The Facts About Shakespeare | Page 2

William Allan Nielson
The individual has had no such opportunity for fame in
England before or since. The nineteenth century, which saw the
industrial revolution, the triumphs of steam and electricity, and the
discoveries of natural science, is the only period that equalled the
Elizabethan in the rapidity of its changes in ideas and in the conditions
of living; and even that era of change offered relatively fewer new
impulses to individual greatness than the fifty years of Shakespeare's
life.
[Page Heading: Tudor England]
Shakespeare's England was an agricultural country of four or five
million inhabitants. It fed itself, except when poor harvests compelled
the importation of grain, and it supplemented agriculture by grazing,
fishing, and commerce, chiefly with the Netherlands, but growing in
many directions. The forests were becoming thin, but the houses were
still of timber; the roads were poor, the large towns mostly seaports.

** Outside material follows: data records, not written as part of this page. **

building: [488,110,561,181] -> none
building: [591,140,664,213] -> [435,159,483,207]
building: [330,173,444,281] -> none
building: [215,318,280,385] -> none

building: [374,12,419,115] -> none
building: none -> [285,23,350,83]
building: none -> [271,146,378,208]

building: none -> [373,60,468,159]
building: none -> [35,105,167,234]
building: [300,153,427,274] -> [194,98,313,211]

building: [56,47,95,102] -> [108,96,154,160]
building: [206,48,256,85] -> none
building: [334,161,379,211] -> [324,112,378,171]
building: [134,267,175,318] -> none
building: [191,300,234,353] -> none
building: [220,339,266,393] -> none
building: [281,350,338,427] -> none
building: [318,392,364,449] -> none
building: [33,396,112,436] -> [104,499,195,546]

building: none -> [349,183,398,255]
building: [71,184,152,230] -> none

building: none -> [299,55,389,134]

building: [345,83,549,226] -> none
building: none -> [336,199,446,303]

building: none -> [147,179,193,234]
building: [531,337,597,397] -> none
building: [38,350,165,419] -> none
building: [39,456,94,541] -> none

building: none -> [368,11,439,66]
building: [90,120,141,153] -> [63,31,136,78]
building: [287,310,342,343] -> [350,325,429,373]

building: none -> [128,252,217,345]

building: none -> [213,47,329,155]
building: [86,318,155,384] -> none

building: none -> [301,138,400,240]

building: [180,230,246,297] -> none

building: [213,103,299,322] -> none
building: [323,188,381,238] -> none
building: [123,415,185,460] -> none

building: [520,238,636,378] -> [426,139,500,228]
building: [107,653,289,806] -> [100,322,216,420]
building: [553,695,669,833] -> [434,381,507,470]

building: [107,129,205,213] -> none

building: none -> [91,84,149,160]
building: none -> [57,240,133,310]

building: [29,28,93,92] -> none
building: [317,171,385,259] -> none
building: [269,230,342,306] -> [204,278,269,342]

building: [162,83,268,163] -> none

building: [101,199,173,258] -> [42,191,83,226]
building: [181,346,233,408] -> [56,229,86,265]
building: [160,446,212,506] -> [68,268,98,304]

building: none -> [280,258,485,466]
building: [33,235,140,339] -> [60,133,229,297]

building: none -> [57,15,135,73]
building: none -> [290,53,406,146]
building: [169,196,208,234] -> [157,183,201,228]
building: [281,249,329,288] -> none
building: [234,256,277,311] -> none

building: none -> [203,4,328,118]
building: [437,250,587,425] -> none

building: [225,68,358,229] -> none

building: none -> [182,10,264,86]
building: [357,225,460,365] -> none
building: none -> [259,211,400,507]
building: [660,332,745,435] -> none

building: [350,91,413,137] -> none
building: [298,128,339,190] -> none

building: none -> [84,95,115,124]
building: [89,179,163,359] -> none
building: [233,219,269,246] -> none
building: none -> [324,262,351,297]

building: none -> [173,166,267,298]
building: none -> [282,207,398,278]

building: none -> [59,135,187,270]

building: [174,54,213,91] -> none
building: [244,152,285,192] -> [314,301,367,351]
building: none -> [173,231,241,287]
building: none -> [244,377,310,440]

The dialects spoken were various, but the speech of the midland
counties had become established in London, at the universities, and in
printed books, and was rapidly increasing its dominance. The
monasteries and religious orders were gone, but feudalism still held
sway, and the people were divided into classes,--the various ranks of
the nobility, the gentry, the yeomen, the burgesses, and the common
people. But changes from one class to another were numerous; for
many lords were losing their inheritances by extravagance, while many
business men were putting their profits into land. In spite of
persecutions, occasional insurrections, and the plague which devastated
the unsanitary towns, it was a time of peace and prosperity. The
coinage was reformed, roads were improved, taxes were not
burdensome, and life in the country was more comfortable and secure
than it had been. Books and education were spreading. Numerous
grammar schools taught Latin, the universities made provision for poor
students, and there were now many careers besides that of the church
open to the educated man.
Stratford, then a village of some two thousand inhabitants, somewhat
off the main route of traffic, was far more removed from the world than
most towns of similar size in this day of railways, newspapers, and the
telegraph. With the nearby country, it made up an independent
community that attended to its own affairs with great thoroughness.
The corporation, itself the outgrowth of a medieval religious guild,
regulated the affairs of every one with little regard for personal liberty.
It was especially severe on rebellious servants, idle apprentices,
shrewish women, the pigs that ran loose in the streets, and (after 1605)
persons guilty of profanity. Regular church attendance and fixed hours
of work were required. The corporation frequently punished with fines
(the poet's father on one occasion) those who did not clean the street
before their houses; and it was much occupied in regulating the
ale-houses, of which the village possessed some thirty. Like all towns
of this period, Stratford suffered frequently from fire and the plague.
Trade was dependent mainly on the weekly markets and semi-annual
fairs, and Stratford was by no means isolated, being not far from the
great market town of Coventry, near Kenilworth and Warwick, and
only eighty miles from London.

[Page Heading: Sports and Plays]
Shakespeare's England was merry England. At least, it was probably as
near to deserving that adjective as at any time before or since. There
was plenty of time for amusement. There were public bowling-greens
and archery butts in Stratford, though the corporation was very strict in
regard to the hours when these could be used. Every one enjoyed
hunting, hawking, cock-fighting, bull-baiting, dancing, until the
Puritans found such enjoyments immoral. The youthful Shakespeare
acquired an intimate knowledge of dogs and horses, hunting and
falconry, though this was a gentleman's sport. The highways were full
of ballad singers, beggars, acrobats, and wandering players. Play-acting
of one kind or another had long been common over most of rural
England. Miracle plays were given at Coventry up to 1580, and bands
of professional actors came to Stratford frequently, and on their first
recorded appearance received their permission to act from the bailiff,
John Shakespeare (1568-1569). There was many a Holofernes or
Bottom to marshal his pupils or fellow-mechanics for an amateur
performance; and Shakespeare may have seen the most famous of the
royal entertainments, that at Kenilworth in 1575, when Gascoigne
recited poetry, and Leicester, impersonating Deep Desire, addressed
Elizabeth from a bush, and a minstrel represented Arion on a dolphin's
back. The tradition may be right which declares that it was the trumpets
of the comedians that summoned Shakespeare to London.
In the main, life in the country was not so very different from what it is
now in the remoter places. Many a secluded English village, as recently
as fifty years ago, jogged on much as in the sixteenth century.